Gendun s face, worn smooth as a river stone, wrinkled with a smile. "Each of the grains is the essence of a mountain, "the lama said as Shan s hand dipped into the water once more, "all that is left when the mountain has shed its husk. "Shan had heard the words a dozen times during the past two months as they had ventured into the night to collect sands from places known only to Shopo and the herders. In their turn each of the vast peaks that lined the horizon would be reduced to such a grain, Gendun explained, and so it would be for all mountains, all continents, all planets. It would all end as it began, in such tiny seeds, and humankind in all its glory could never match the power reflected in a single grain. The words were a way of teaching impermanence, Shan knew, and of showing respect for the nagas from whom they borrowed the sand.

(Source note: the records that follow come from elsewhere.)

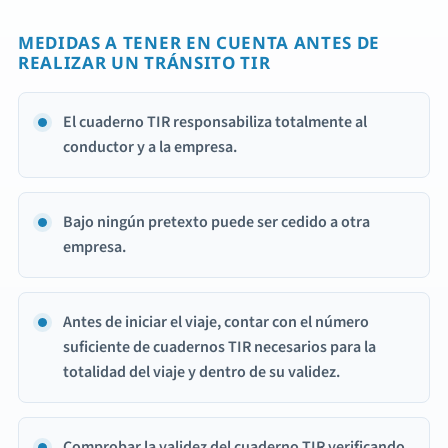
MEDIDAS A TENER EN CUENTA ANTES DE
REALIZAR UN TRÁNSITO TIR
El cuaderno TIR responsabiliza totalmente al
conductor y a la empresa.
Bajo ningún pretexto puede ser cedido a otra
empresa.
Antes de iniciar el viaje, contar con el número
suficiente de cuadernos TIR necesarios para la
totalidad del viaje y dentro de su validez.
Comprobar la validez del cuaderno TIR verificando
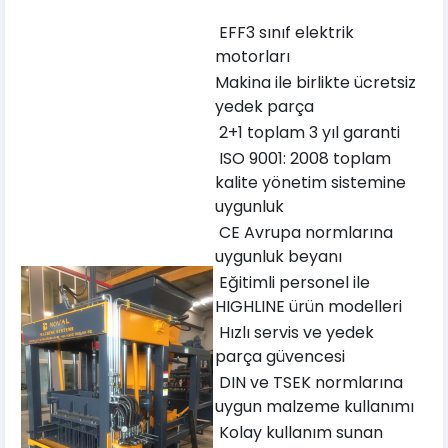
EFF3 sınıf elektrik
motorları
Makina ile birlikte ücretsiz
yedek parça
2+1 toplam 3 yıl garanti
ISO 9001: 2008 toplam
kalite yönetim sistemine
uygunluk
CE Avrupa normlarına
uygunluk beyanı
Eğitimli personel ile
HIGHLINE ürün modelleri
Hızlı servis ve yedek
parça güvencesi
DIN ve TSEK normlarına
uygun malzeme kullanımı
Kolay kullanım sunan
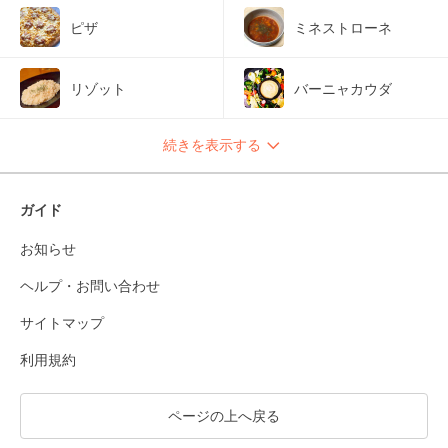
ピザ
ミネストローネ
リゾット
バーニャカウダ
続きを表示する
ガイド
お知らせ
ヘルプ・お問い合わせ
サイトマップ
利用規約
ページの上へ戻る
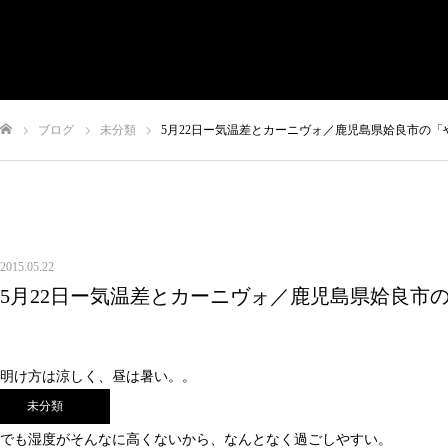
有限会社やまさき
会社概要
代表挨拶
やまさきの焼肉 本店
ブログ
未分類
5月22日ー気温差とカーニヴォ／鹿児島県姶良市の「
やまさき焼き鳥 持ち帰り
全国イベント出店
ム
スタッフ募集
オンラインショップ
お問い合わせ
2015.05.22
5月22日ー気温差とカーニヴォ／鹿児島県姶良市
明け方は涼しく、昼は暑い。。
未分類
でも湿度がそんなに高くないから、なんとなく過ごしやすい。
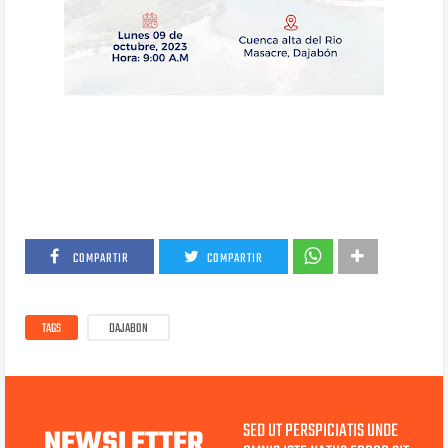
COMPARTIR
COMPARTIR
TAGS
DAJABON
SED UT PERSPICIATIS UNDE
NEWSLETTER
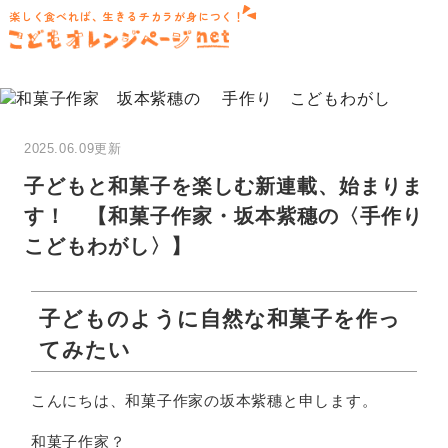
楽しく食べれば、生きるチカラが身につく！
2025.06.09更新
子どもと和菓子を楽しむ新連載、始まりま
す！ 【和菓子作家・坂本紫穗の〈手作り
こどもわがし〉】
子どものように自然な和菓子を作っ
てみたい
こんにちは、和菓子作家の坂本紫穗と申します。
和菓子作家？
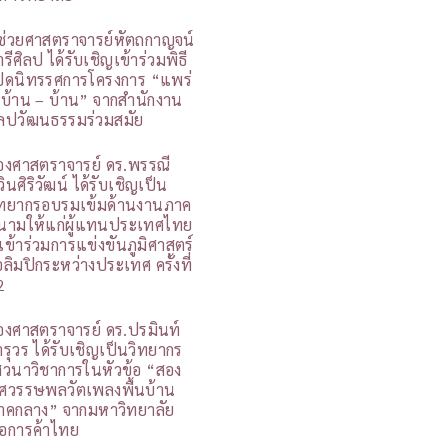
ู้ช่วยศาสตราจารย์หัตถกาญจน์
รีศิลป ได้รับเชิญเข้าร่วมพิธี
ปิดนิทรรศการโครงการ “แพร่
 บ้าน – บ้าน” จากสำนักงาน
ิลปวัฒนธรรมร่วมสมัย
องศาสตราจารย์ ดร.พรรณี
วินศิริวัฒน์ ได้รับเชิญเป็น
ิทยากรอบรมเข้มด้านงานภาค
นามให้แก่ผู้แทนประเทศไทย
ี่เข้าร่วมการแข่งขันภูมิศาสตร์
อลิมปิกระหว่างประเทศ ครั้งที่
2
องศาสตราจารย์ ดร.ปรมินท์
ารุวร ได้รับเชิญเป็นวิทยากร
สวนาวิชาการในหัวข้อ “สอง
ศวรรษพลวัตเพลงพื้นบ้าน
าคกลาง” จากมหาวิทยาลัย
อการค้าไทย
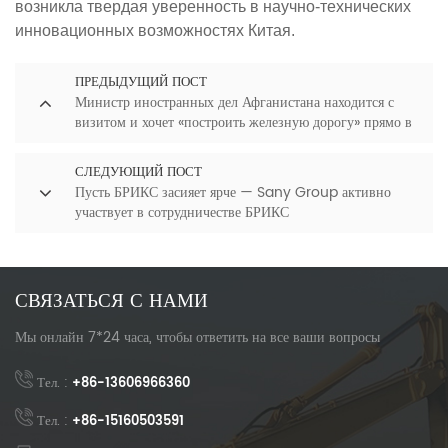
возникла твердая уверенность в научно-технических
инновационных возможностях Китая.
ПРЕДЫДУЩИЙ ПОСТ
Министр иностранных дел Афганистана находится с
визитом и хочет «построить железную дорогу» прямо в
Китай!
СЛЕДУЮЩИЙ ПОСТ
Пусть БРИКС засияет ярче — Sany Group активно
участвует в сотрудничестве БРИКС
СВЯЗАТЬСЯ С НАМИ
Мы онлайн 7*24 часа, чтобы ответить на все ваши вопросы
Тел. :
+86-13606966360
Тел. :
+86-15160503591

Shan sensed a distant drumming noise in his ears and the moon seemed to edge even closer as he gathered another handful for the jar. His hand reached toward the clay jar then froze in midair as a frantic voice split the stillness.
"Mik tada! Watch out! Run!" It was one of the dropka sentinels on the ridge above. "The fire! Dowse the fire!" Shan heard feet scrambling over the gravel of the slope above and looked up to see two men silhouetted in the moonlight, realizing in the same moment that the drumming was not in his head. It was a helicopter coming in low and fast, the way Public Security operated when raiding Tibetan camps.
One of the guards, wearing a black wool cap, darted to the water s edge, futilely pulling on Lokesh s shoulder, then moving to Shan s side to tug on his collar. "You have to go patch that god!" the man shouted. "We must flee!"
Shan let himself be pulled to his feet, his spine chilling as he looked first toward the helicopter, then at the lamas, who only smiled and continued their homage to the river. Gendun and Shopo were accustomed to risking imprisonment for simple acts of reverence. And though Shan and the dropka might be disturbed by the increased pressure from Public Security, there was only one mystery that ever concerned Gendun, the mystery of growing and strengthening souls.
"If it is Public Security they will drop soldiers over the ridge to surround us!" the sentinel groaned as he kicked sticks from the small fire. "They will have machine guns and devices to see in the night!"
Shan studied the man in the black cap warily. He had more than a mere herder s grasp of Chinese weapons and tactics. Shan suddenly realized that he had not seen the man before, that he had not been part of their escort.